Figli delle stelleLucio Pellegrini racconta la vicenda di un gruppo improvvisato di rapitori che decide di sequestrare il Ministro del Lavoro, ma si ritrova con in mano il politico sbagliato. Commedia che riflette sul disagio sociale di oggi con ironia e situazioni grottesche

Un operaio del Petrolchimico di Marghera dopo aver visto morire un suo collega sul lavoro, va a Roma invitato in una trasmissione televisiva per rivendicare giustizia. Da questa esperienza piuttosto negativa, ci saranno vari incontri: la sua amica giornalista precaria che l’ha portato in tv, un insegnante di ginnastica che ha perso il lavoro e fa il cameriere all’Autogrill sull’Autostrada, e un ricercatore precario all’Università. Un gruppetto idealista e sconclusionato che decide di rapire il Ministro del Lavoro, ma sequestra l’uomo sbagliato. L’idea insensata è quella di ottenere un cospicuo riscatto da consegnare alla vedova dell’operaio morto sul lavoro. Tra fantomatico terrorismo e idealismo retrò, la banda non brilla per organizzazione e lucidità, insomma sono precari in tutti i sensi. Dopo aver spostato il covo tra le montagne della Valle d’Aosta, in un appartamento pieno di cimeli e vestiti vintage, si coalizzeranno con gli abitanti del posto per riuscire a riscuotere finalmente il denaro.
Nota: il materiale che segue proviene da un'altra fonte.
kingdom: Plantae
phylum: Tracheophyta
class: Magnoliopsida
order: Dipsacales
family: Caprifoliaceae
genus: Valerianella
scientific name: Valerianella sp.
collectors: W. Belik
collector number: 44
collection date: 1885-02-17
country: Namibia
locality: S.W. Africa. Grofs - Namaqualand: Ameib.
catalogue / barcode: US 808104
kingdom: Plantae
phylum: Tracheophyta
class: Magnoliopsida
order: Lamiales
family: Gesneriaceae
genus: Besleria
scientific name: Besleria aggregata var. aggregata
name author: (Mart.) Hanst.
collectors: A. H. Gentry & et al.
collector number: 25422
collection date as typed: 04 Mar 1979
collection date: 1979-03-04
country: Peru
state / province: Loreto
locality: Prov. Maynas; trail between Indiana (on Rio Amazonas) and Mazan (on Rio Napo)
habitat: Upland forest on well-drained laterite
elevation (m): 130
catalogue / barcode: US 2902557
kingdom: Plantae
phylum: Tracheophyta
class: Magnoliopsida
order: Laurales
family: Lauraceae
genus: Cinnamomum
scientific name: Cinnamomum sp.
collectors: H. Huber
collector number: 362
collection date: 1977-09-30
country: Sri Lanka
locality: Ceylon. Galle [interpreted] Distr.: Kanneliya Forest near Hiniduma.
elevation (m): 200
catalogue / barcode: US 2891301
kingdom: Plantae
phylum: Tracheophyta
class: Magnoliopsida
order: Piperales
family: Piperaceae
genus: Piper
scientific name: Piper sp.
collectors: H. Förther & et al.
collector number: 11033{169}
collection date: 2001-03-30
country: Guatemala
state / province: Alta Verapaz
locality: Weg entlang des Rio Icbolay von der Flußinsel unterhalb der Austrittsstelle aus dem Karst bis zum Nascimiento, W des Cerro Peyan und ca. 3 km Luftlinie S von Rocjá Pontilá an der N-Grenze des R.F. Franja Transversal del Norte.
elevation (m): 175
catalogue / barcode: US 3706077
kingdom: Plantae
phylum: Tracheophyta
Ma non tutto andrà come previsto e alla fine rimarrà solo il sogno infranto di un riscatto sociale.

Favino e BattistonLucio Pellegrini dirige una commedia all’italiana, che si rifà ai grandi capolavori del genere, strizzando l’occhio ad un film paradigmatico come I soliti ignoti, per raccontare un disagio molto attuale che si alimenta nel contesto italiano dove precariato, morti sul lavoro e insoddisfazione latente, sono gli elementi con cui la maggior parte delle persone deve fare i conti. La commedia cerca di sdrammatizzare il tutto con ironia e cinismo, puntando su un cast di attori – Claudia Pandolfi, Pierfrancesco Favino, Fabio Volo, Giuseppe Battiston, Giorgio Tirabassi e Paolo Sassanelli – che dà vita a situazioni paradossali, al limite del surreale. Il regista Pellegrini fa di tutto per rendere il senso del film attraverso un risvolto comico, ma se la seconda parte riesce attraverso gag, battute, situazioni brillanti a supportare l’impianto narrativo, la prima parte zoppica, non riuscendo a mantenere sempre l’interesse per quello che stiamo vedendo.
Pellegrini usa l’ambientazione della montagna dove tutto si è fermato agli anni ’60 e ’70 – ben riuscita infatti l’idea di vestire i personaggi con i vestiti di quel periodo – per ricordarci delle utopie del passato, del tempo in cui le rivoluzioni erano ancora possibili e le battaglie politiche avevano ancora dignità, anelando alla giustizia e all’uguaglianza sociale. Ma i sogni di oggi sono cambiati, le rivoluzioni non hanno più senso e anche i nostri personaggi spengono il fuoco del loro idealismo sotto una coltre di neve alpina. Un film non sempre perfetto, soprattutto nella descrizione dei personaggi: è infatti un po’ naif il loro risvolto psicologico e scivola nel qualunquismo più insopportabile, come nel caso del talk show televisivo in cui Fabio Volo si perde tra i discorsi tronfi dei politicanti di turno. L’interpretazione di Favino porta comunque una sana allegria in tutto il film e anche Battiston, nel suo filosovietismo estetico e culturale, tutto parka, colbacco e Internazionale socialista, strappa molte risate.